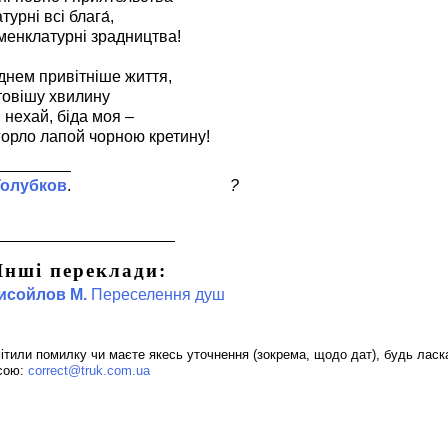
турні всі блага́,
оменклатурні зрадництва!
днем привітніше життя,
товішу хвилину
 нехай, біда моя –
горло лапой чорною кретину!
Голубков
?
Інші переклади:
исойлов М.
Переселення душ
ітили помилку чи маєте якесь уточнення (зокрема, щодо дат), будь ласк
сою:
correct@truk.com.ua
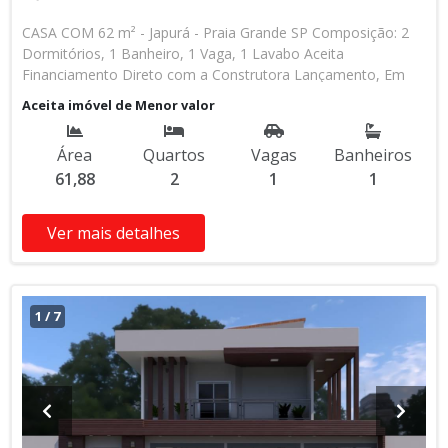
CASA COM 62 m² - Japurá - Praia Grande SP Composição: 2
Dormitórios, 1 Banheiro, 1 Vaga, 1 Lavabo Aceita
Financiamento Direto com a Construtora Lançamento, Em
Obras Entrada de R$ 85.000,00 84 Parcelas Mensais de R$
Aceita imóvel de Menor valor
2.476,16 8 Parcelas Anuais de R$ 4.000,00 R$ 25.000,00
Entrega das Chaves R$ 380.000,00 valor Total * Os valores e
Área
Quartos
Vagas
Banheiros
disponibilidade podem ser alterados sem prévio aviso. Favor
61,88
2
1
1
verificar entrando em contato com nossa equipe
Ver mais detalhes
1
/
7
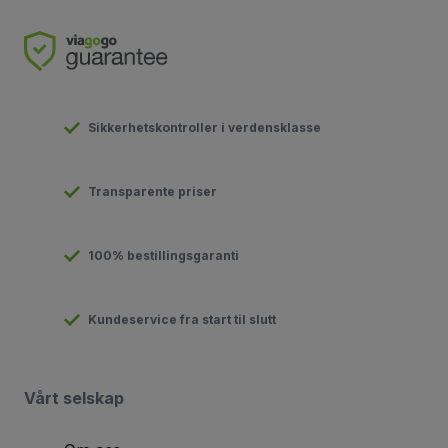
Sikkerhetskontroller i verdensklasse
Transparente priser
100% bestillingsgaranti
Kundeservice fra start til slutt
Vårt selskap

________

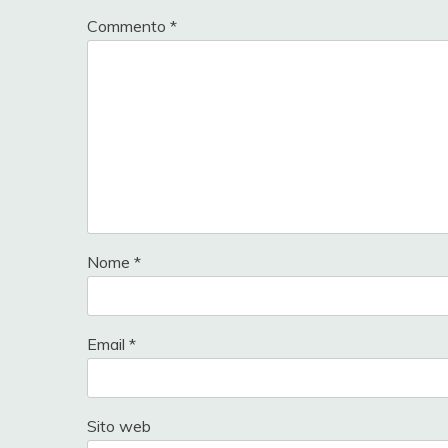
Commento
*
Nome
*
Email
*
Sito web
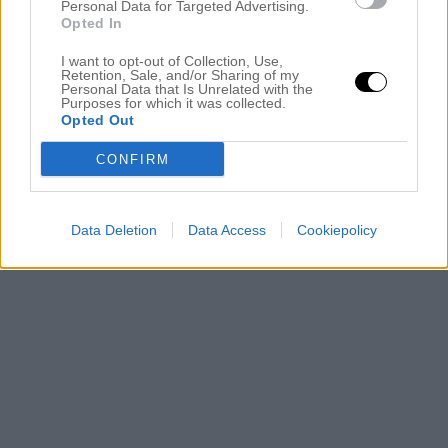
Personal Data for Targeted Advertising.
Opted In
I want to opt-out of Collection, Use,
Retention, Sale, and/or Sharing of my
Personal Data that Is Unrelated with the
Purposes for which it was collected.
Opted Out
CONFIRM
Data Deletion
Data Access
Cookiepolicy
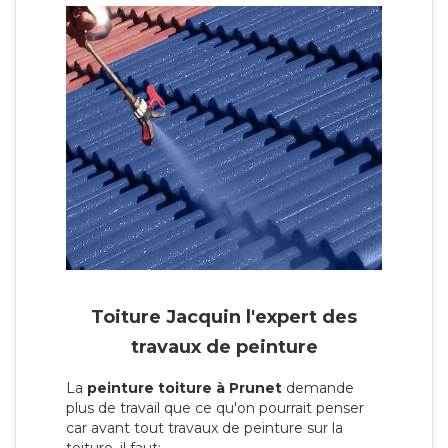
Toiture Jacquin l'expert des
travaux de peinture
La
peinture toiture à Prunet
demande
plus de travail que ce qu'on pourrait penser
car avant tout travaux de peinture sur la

________

What is being asked:
Look through the material above. Transcribe exactly the lines between the ones with "горло лапой чорною кретину!" and "Aceita imóvel de Menor valor", inclusive, and keep pictures out.

Solution:
горло лапой чорною кретину!
Голубков
?
Інші переклади:
исойлов М.
Переселення душ
ітили помилку чи маєте якесь уточнення (зокрема, щодо дат), будь ласк
сою:
correct@truk.com.ua
CASA COM 62 m² - Japurá - Praia Grande SP Composição: 2
Dormitórios, 1 Banheiro, 1 Vaga, 1 Lavabo Aceita
Financiamento Direto com a Construtora Lançamento, Em
Obras Entrada de R$ 85.000,00 84 Parcelas Mensais de R$
Aceita imóvel de Menor valor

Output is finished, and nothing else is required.